Un aspecto común a todos los nacionalismos es su particular incapacidad para entender los sentimientos identitarios de los demás. Así, un nacionalista vasco entiende la integridad territorial de Euskal Herria como algo que no requiere discusión, pues es parte de la historia. La comunidad cultural que formaron hace siglos los siete territorios -y que en algunos aspectos continúan ciertamente formando- constituye base suficiente para definir sobre ella una comunidad política, con independencia de la voluntad que manifieste la ciudadanía que actualmente los habita. Para un nacionalista español, España es una e indivisible, como consecuencia también de la historia de los últimos siglos, y ello también es independiente de la voluntad que puedan manifestar los ciudadanos de cada territorio. Los nacionalistas vascos viven como un agravio que representantes institucionales y sociales de Navarra manifiesten su oposición a formar parte de Euskadi, mientras que los nacionalistas españoles viven igualmente como una afrenta las manifestaciones que, desde Euskadi, plantean el deseo de no formar parte de España. Un descerebrado puede tranquilamente quemar una bandera española -con la que se identifican también muchos vascos-, pero se echaría las manos a la cabeza si alguien quemara una ikurriña.

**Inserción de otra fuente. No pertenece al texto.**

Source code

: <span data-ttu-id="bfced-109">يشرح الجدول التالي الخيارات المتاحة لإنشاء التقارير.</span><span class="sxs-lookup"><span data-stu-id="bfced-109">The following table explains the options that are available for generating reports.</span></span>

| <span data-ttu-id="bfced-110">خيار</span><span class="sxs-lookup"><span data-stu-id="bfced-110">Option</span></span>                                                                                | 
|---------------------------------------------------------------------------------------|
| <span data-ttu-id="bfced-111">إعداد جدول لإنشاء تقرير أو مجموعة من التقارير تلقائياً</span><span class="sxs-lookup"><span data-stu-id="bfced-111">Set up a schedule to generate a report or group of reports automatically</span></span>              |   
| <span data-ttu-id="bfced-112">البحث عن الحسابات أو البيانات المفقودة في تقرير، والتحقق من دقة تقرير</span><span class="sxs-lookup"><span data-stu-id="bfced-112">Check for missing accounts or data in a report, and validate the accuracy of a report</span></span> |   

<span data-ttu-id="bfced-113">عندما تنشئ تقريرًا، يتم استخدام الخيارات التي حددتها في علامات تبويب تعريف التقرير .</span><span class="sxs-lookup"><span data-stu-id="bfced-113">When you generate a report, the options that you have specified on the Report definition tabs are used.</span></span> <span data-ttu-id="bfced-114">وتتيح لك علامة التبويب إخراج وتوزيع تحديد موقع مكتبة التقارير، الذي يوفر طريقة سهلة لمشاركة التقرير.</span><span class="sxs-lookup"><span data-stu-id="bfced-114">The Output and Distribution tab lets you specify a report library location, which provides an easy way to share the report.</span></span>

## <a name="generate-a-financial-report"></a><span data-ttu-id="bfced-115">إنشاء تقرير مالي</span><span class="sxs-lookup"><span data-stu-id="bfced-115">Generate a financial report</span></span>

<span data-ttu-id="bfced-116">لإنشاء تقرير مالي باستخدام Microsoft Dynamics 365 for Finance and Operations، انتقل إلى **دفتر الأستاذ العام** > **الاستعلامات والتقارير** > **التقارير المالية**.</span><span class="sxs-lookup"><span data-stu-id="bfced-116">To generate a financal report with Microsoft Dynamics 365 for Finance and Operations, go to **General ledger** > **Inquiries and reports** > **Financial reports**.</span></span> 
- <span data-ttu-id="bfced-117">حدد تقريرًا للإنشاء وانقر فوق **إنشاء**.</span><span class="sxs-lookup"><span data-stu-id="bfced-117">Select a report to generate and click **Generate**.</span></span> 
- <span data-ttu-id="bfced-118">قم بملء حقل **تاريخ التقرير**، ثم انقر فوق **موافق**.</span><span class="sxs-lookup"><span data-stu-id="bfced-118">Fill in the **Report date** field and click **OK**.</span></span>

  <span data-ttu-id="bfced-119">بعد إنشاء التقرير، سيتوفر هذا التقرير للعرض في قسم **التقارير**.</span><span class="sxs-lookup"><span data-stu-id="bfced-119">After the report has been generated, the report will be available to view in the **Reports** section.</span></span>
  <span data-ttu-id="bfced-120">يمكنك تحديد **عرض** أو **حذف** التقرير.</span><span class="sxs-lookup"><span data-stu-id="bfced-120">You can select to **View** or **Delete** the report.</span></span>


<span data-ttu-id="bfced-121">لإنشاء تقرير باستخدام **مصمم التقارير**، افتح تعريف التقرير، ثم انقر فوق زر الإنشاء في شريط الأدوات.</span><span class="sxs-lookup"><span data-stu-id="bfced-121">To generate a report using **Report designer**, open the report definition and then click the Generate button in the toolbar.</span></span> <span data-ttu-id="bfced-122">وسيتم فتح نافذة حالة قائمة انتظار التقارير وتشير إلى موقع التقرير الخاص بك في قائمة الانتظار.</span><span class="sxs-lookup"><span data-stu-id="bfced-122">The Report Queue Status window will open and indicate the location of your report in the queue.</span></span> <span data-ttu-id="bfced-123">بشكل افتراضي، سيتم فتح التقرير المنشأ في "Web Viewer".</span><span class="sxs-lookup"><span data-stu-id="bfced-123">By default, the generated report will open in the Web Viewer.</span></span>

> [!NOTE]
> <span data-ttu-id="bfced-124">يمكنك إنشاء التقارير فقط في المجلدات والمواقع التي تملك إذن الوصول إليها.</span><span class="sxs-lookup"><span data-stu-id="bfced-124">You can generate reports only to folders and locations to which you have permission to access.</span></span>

Unos y otros viven la identidad y la nación como conceptos excluyentes. No aceptan que pueda haber mucha gente para la que dichos asuntos son relativos y para la que, depende de en qué circunstancias y con respecto a qué cosas, la identificación con diversos símbolos y la asunción de determinados proyectos políticos toma cuerpo en uno u otro sentido. Es el sino de quienes tienen -tenemos- identidades compartidas, algo que casi nunca encaja en el esquema mental de un nacionalista. Y, sin embargo, los cientos de miles de ciudadanos que, aquí, en Cataluña, en Galicia y en cualquier otro lugar, se identifican en función de claves múltiples y diversas, constituyen la llave que puede hacer avanzar cualquier proyecto político. Las propuestas que se presentan como excluyentes, que tratan de plantear un universo cerrado y, sobre todo, enfrentado a sentimientos múltiples y plurales bastante extendidos, despiertan normalmente mucho más miedo y rechazo que aquellas otras que se defienden propugnando la integración -que no la asimilación- a la hora de definir una comunidad política.

No sé si el discurso de Carod Rovira será o no flor de un día. Es posible que su traducción al ámbito de la política institucional y de la puesta en marcha de proyectos concretos sea un camino repleto de trampas y obstáculos. Pero lo cierto es que su simple puesta en escena ha servido para quebrar el carácter inmovilista que políticos e intelectuales de uno y otro signo venían imprimiendo al debate identitario durante los últimos tiempos. Carod propone una noción de la catalanidad en la que uno puede sentirse medio marroquí medio catalán, medio español medio catalán, o catalán a secas. Lo que une a todos ellos es el sentimiento de pertenencia -no excluyente- a una comunidad política (Cataluña) para la que se define un proyecto social específico. No hace falta recurrir a la historia para justificar el anhelo de un mayor autogobierno, incluido, si llegara el caso, la independencia. Basta con plantear la necesidad del mismo desde las aspiraciones de quienes hoy pueblan Cataluña, y con hacerlo sin que ello despierte el recelo de quienes temen por la pluralidad de la sociedad catalana, es decir, con todas las garantías democráticas.

Visto desde Euskadi, el asunto produce cierta envidia. Aquí, la reivindicación de un mayor autogobierno siempre se ha planteado desde la reivindicación de la historia, apelando a un pueblo vasco originario y despertando temores entre quienes tienen identidades compartidas. Sin comprender, como decía Rubert de Ventós en su ensayo De la identidad a la independencia: la nueva transición (Anagrama, 1999), que "hay muchas formas de ser vasco: tantas, por lo menos, como las hay de ser filósofo, homosexual, o cristiano".